The U.S. caused nearly $2 trillion of climate harm to poorer nations, study finds
For decades, environmental activists along with some government officials and scientists have argued that rich countries, who have historically emitted the most greenhouse gases, should pay the most to address climate change, and even pay poor countries reparations.
A new study by two Dartmouth scientists aims to calculate just how much economic impact larger emitters have caused other nations. Published Tuesday in the journal Climatic Change, the study says the figures could be used in courtrooms and in international climate negotiations about payments from rich nations that burn more coal, oil and gas, to poor countries damaged by emissions.
For example, the data shows that the top carbon emitter over time, the United States, has caused more than $1.9 trillion in climate damage to other countries from 1990 to 2014, including $310 billion in damage to Brazil, $257 billion in damage to India, $124 billion to Indonesia, $104 billion to Venezuela and $74 billion to Nigeria.
At the same time, the United States' own carbon pollution has benefited the U.S. by more than $183 billion.

******************************

▸ Short exercise 1:
Render every line of the dataset entries as a Markdown table with the columns Row and Entry line, skipping blank lines and leaving the pictures out.
The climate damage article and the dataset entries have no connection to each other.

Dataset records
******************************

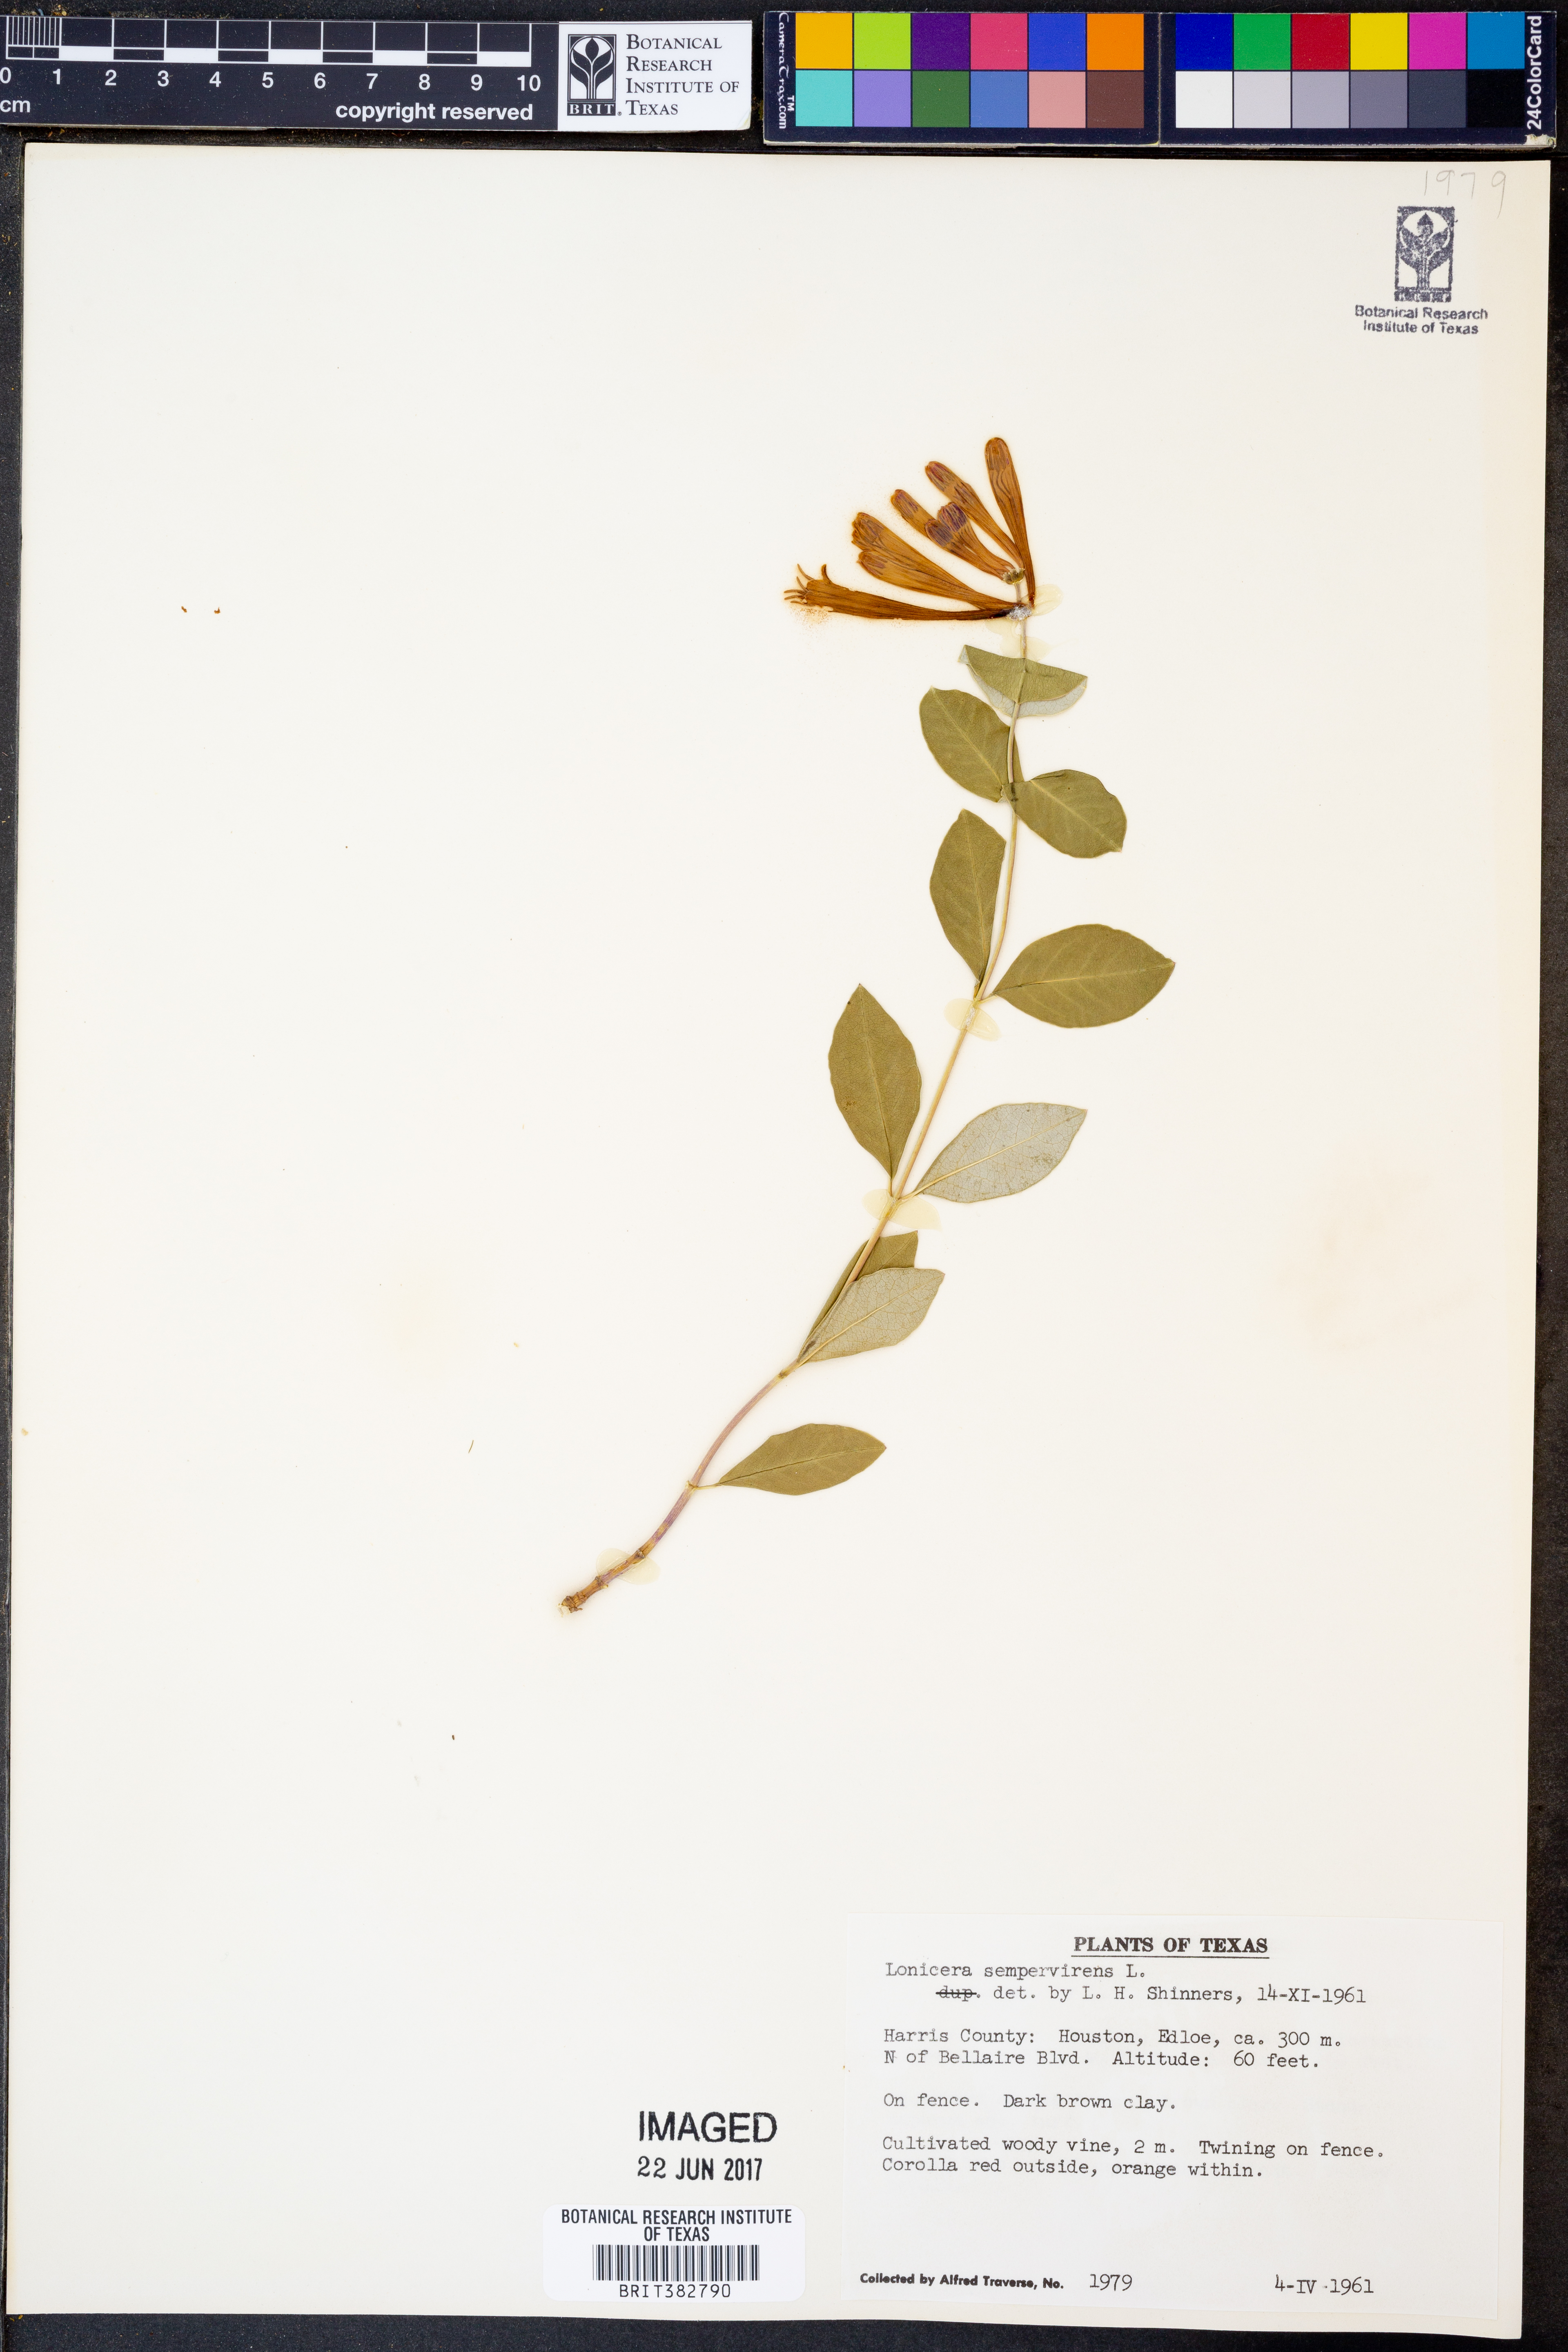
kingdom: Plantae
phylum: Tracheophyta
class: Magnoliopsida
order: Dipsacales
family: Caprifoliaceae
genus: Lonicera
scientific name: Lonicera sempervirens
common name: Coral honeysuckle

******************************

▸ Short exercise 2:
Write out the passage of the climate damage article starting with "The U.S. caused" and going on through "poor countries reparations.".

▸ Written reply 1:
| Row | Entry line |
|---|---|
| 1 | kingdom: Plantae |
| 2 | phylum: Tracheophyta |
| 3 | class: Magnoliopsida |
| 4 | order: Dipsacales |
| 5 | family: Caprifoliaceae |
| 6 | genus: Lonicera |
| 7 | scientific name: Lonicera sempervirens |
| 8 | common name: Coral honeysuckle |

▸ Written reply 2:
The U.S. caused nearly $2 trillion of climate harm to poorer nations, study finds
For decades, environmental activists along with some government officials and scientists have argued that rich countries, who have historically emitted the most greenhouse gases, should pay the most to address climate change, and even pay poor countries reparations.